Grouped Query Attention (GQA)

# Grouped Query Attention (GQA) GQA trades off [[Autoregressive Generation and KV Caching in Transformers|KV cache]] size for model quality. In [[Self-Attention Mechanism#Multi Head Attention (MHA)]] each attention head has its own K and V. In GQA, multiple query heads share the same K and V. ``` MHA (8 heads): Q1→K1,V1 Q2→K2,V2 Q3→K3,V3 Q4→K4,V4 Q5→K5,V5 Q6→K6,V6 Q7→K7,V7 Q8→K8,V8 GQA (8 heads, 2 KV groups): Q1→K1,V1 Q2→K1,V1 Q3→K1,V1 Q4→K1,V1 Q5→K2,V2 Q6→K2,V2 Q7→K2,V2 Q8→K2,V2 ``` Why does it work? We don't know, mostly empirical reasoning, with ablations showing it works without significantly quality loss.
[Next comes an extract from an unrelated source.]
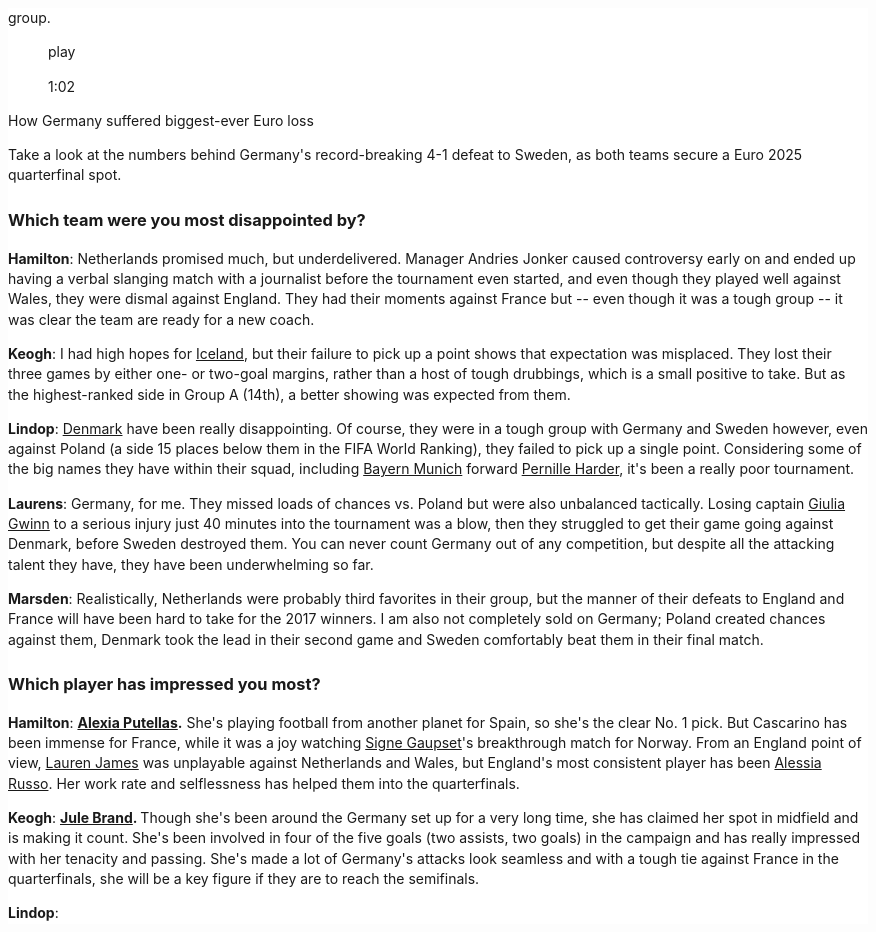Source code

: group.</p><div data-behavior="video_scroll"><figure data-video="watch,640,360,45725861" data-cerebro-id="6872d29dc0cf9d49642f2194" data-title="How Germany suffered biggest-ever Euro loss" data-source="espn"><picture><source data-srcset="https://a1.espncdn.com/combiner/i?img=%2Fmedia%2Fmotion%2F2025%2F0712%2Fdm_250712_COM_SOC_T2V_Analysis_How_Germany_suffered_biggestever_Euro_loss_20250712_GLOBAL%2Fdm_250712_COM_SOC_T2V_Analysis_How_Germany_suffered_biggestever_Euro_loss_20250712_GLOBAL.jpg&amp;w=640&amp;h=360&amp;cquality=80&amp;format=jpg" media="(min-width: 376px)"><source data-srcset="https://a1.espncdn.com/combiner/i?img=%2Fmedia%2Fmotion%2F2025%2F0712%2Fdm_250712_COM_SOC_T2V_Analysis_How_Germany_suffered_biggestever_Euro_loss_20250712_GLOBAL%2Fdm_250712_COM_SOC_T2V_Analysis_How_Germany_suffered_biggestever_Euro_loss_20250712_GLOBAL.jpg&amp;w=335&amp;cquality=80, https://a1.espncdn.com/combiner/i?img=%2Fmedia%2Fmotion%2F2025%2F0712%2Fdm_250712_COM_SOC_T2V_Analysis_How_Germany_suffered_biggestever_Euro_loss_20250712_GLOBAL%2Fdm_250712_COM_SOC_T2V_Analysis_How_Germany_suffered_biggestever_Euro_loss_20250712_GLOBAL.jpg&amp;w=670&amp;cquality=40&amp;format=jpg 2x" media="(max-width: 375px)"></picture><span data-id="45725861">play</span><figcaption><p>1:02</p></figcaption></figure><div><p>How Germany suffered biggest-ever Euro loss</p><p>Take a look at the numbers behind Germany's record-breaking 4-1 defeat to Sweden, as both teams secure a Euro 2025 quarterfinal spot.</p></div></div><h3>Which team were you most disappointed by?</h3><p><strong>Hamilton</strong>: Netherlands promised much, but underdelivered. Manager Andries Jonker caused controversy early on and ended up having a verbal slanging match with a journalist before the tournament even started, and even though they played well against Wales, they were dismal against England. They had their moments against France but -- even though it was a tough group -- it was clear the team are ready for a new coach.</p><p><strong>Keogh</strong>: I had high hopes for <a data-clubhouse-guid="4ab03e32-960c-459e-f9a1-b62c3901f0c4" href="https://www.espn.com/soccer/team?id=3683">Iceland</a>, but their failure to pick up a point shows that expectation was misplaced. They lost their three games by either one- or two-goal margins, rather than a host of tough drubbings, which is a small positive to take. But as the highest-ranked side in Group A (14th), a better showing was expected from them.</p><p><strong>Lindop</strong>: <a data-clubhouse-guid="614c2892-68ef-2595-b8ba-1e47a3afd030" href="https://www.espn.com/soccer/team?id=2896">Denmark</a> have been really disappointing. Of course, they were in a tough group with Germany and Sweden however, even against Poland (a side 15 places below them in the FIFA World Ranking), they failed to pick up a single point. Considering some of the big names they have within their squad, including <a data-clubhouse-guid="acc95eff-24e5-3654-8716-e52356d02233" href="https://www.espn.com/soccer/team?id=20103">Bayern Munich</a> forward <a data-player-guid="3c1c5d68-a26b-9287-cf4b-7edbd34bd2bf" href="https://www.espn.com/soccer/player/_/id/258830/pernille-harder">Pernille Harder</a>, it's been a really poor tournament.</p><p><strong>Laurens</strong>: Germany, for me. They missed loads of chances vs. Poland but were also unbalanced tactically. Losing captain <a data-player-guid="649bc85e-ef6c-85ed-5832-b169dca8c86d" href="https://www.espn.com/soccer/player/_/id/268102/giulia-gwinn">Giulia Gwinn</a> to a serious injury just 40 minutes into the tournament was a blow, then they struggled to get their game going against Denmark, before Sweden destroyed them. You can never count Germany out of any competition, but despite all the attacking talent they have, they have been underwhelming so far.</p><p><strong>Marsden</strong>: Realistically, Netherlands were probably third favorites in their group, but the manner of their defeats to England and France will have been hard to take for the 2017 winners. I am also not completely sold on Germany; Poland created chances against them, Denmark took the lead in their second game and Sweden comfortably beat them in their final match.</p><h3>Which player has impressed you most?</h3><p><strong>Hamilton</strong>: <strong><a data-player-guid="2144667f-1168-ce75-7e69-96d814362a8e" href="https://www.espn.com/soccer/player/_/id/219995/alexia-putellas">Alexia Putellas</a>.</strong> She's playing football from another planet for Spain, so she's the clear No. 1 pick. But Cascarino has been immense for France, while it was a joy watching <a data-player-guid="2a2e347a-b77a-3c78-871d-0b6f3fd5940a" href="https://www.espn.com/soccer/player/_/id/374917/signe-gaupset">Signe Gaupset</a>'s breakthrough match for Norway. From an England point of view, <a data-player-guid="2e9eabcb-2aaf-154d-486a-3625da84c2e7" href="https://www.espn.com/soccer/player/_/id/294253/lauren-james">Lauren James</a> was unplayable against Netherlands and Wales, but England's most consistent player has been <a data-player-guid="4d853184-f7e7-36a9-a3bd-a56637c20fb8" href="https://www.espn.com/soccer/player/_/id/263683/alessia-russo">Alessia Russo</a>. Her work rate and selflessness has helped them into the quarterfinals.</p><p><strong>Keogh</strong>: <strong><a href="https://www.espn.com/soccer/player/_/id/317719/jule-brand" target="_blank">Jule Brand</a>. </strong>Though she's been around the Germany set up for a very long time, she has claimed her spot in midfield and is making it count. She's been involved in four of the five goals (two assists, two goals) in the campaign and has really impressed with her tenacity and passing. She's made a lot of Germany's attacks look seamless and with a tough tie against France in the quarterfinals, she will be a key figure if they are to reach the semifinals.</p><p><strong>Lindop</strong>:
Common hypothesis goes like this: K and V have more redundancy across heads than Q. Different query heads can ask different questions ("is this a noun?", "is this related to the subject?"), but they're all querying the same underlying content. So you don't need as many ways to describe that content. ## KV Cache Compression |Method|KV heads|Cache per token per layer| |---|---|---| |MHA|$h$|$h \times d_{head} \times 2$| |GQA|$g$|$g \times d_{head} \times 2$| Compression ratio: $h / g$ **Popular model configurations:** |Model|Q heads|KV heads|Ratio|Cache reduction| |---|---|---|---|---| |Llama 3 8B|32|8|4:1|75%| |Llama 3 70B|64|8|8:1|87.5%| |Llama 3 405B|128|8|16:1|93.75%| GQA provides significant cache reduction while ablation studies show performance close to full MHA, making it the standard for modern LLMs.